Research Reports - The FOUR score predicts outcome in patients after traumatic brain injury

Sadaka F, Patel D, Lakshmanan R.

Neurocrit Care. 2012 Feb;16(1):95-101


The most widely used and most studied coma score to date is the Glasgow Coma Scale (GCS), which is used worldwide to assess level of consciousness and predict outcome after traumatic brain injury (TBI). Our aim was to determine whether the Full Outline of UnResponsiveness (FOUR) score is an accurate predictor of outcome in TBI patients and to compare its performance to GCS.

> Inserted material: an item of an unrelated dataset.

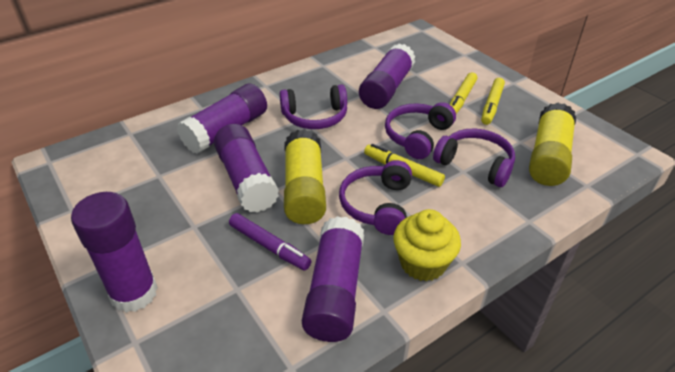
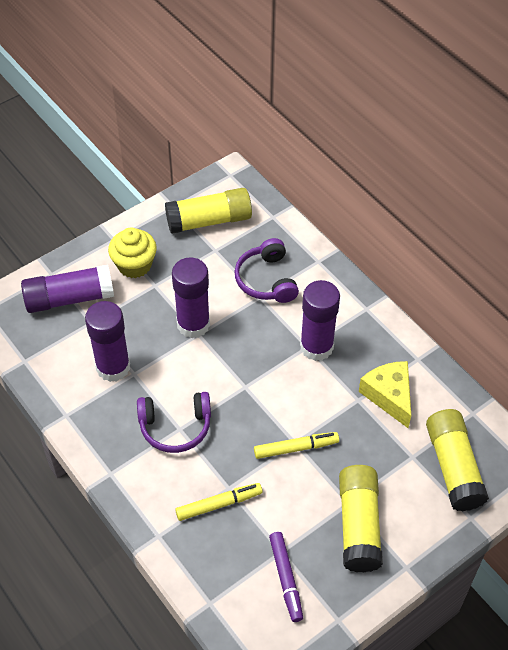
purple glue stick: [71,192,158,313] [177,84,267,154] [214,124,279,213] [302,216,364,342] [359,43,416,109] = 5 -> [21,265,114,313] [85,301,130,382] [172,257,210,338] [300,280,340,361] = 4
purple headphones: [280,84,347,129] [339,160,412,235] [385,102,456,159] [433,129,515,187] = 4 -> [137,392,211,453] [234,238,299,303] = 2
yellow cheese: none = 0 -> [359,361,411,428] = 1
yellow glue stick: [284,129,326,224] [529,102,576,186] = 2 -> [165,188,252,234] [339,465,383,572] [426,409,489,511] = 3
yellow marker: [364,144,445,187] [450,72,477,114] [481,78,505,125] = 3 -> [175,483,263,521] [254,432,339,459] = 2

We prospectively identified TBI patients admitted to our Neuro-ICU between July 2010 and February 2011. We enrolled 51 patients. The FOUR score and GCS were determined by one of the investigators. Outcomes were in-hospital mortality, and poor neurologic outcome (Glasgow Outcome Scale (GOS) 1-3 and Modified Rankin Scale (mRS) score 3-6) at 3-6 months.


There was a high degree of internal consistency for both the FOUR score (Cronbach's alpha = 0.89) and GCS (Cronbach's alpha = 0.85). In terms of predictive power for in-hospital mortality, the area under the receiver operating characteristic (ROC) curve was 0.93 for FOUR score and 0.89 for GCS. In terms of predictive power of poor neurologic outcome at 3-6 months, the area under the ROC curve was 0.85 for FOUR score and 0.83 for GCS as evidenced by GOS 1-3, and 0.80 for FOUR score and 0.78 for GCS as evidenced by mRS 3-6. The odds ratio (OR) for in-hospital mortality was 0.64 (0.46-0.88) from FOUR score and 0.63 (0.45-0.89) from GCS, for poor neurologic outcome was 0.67 (0.53-0.85) from FOUR score and 0.65 (0.51-0.83) from GCS for GOS, and was 0.71 (0.57-0.87) from FOUR score and 0.71 (0.57-0.87) from GCS for mRS.


The FOUR score is an accurate predictor of outcome in TBI patients. It has some advantages over GCS, such as all components of FOUR score but not GCS can be rated in intubated patients.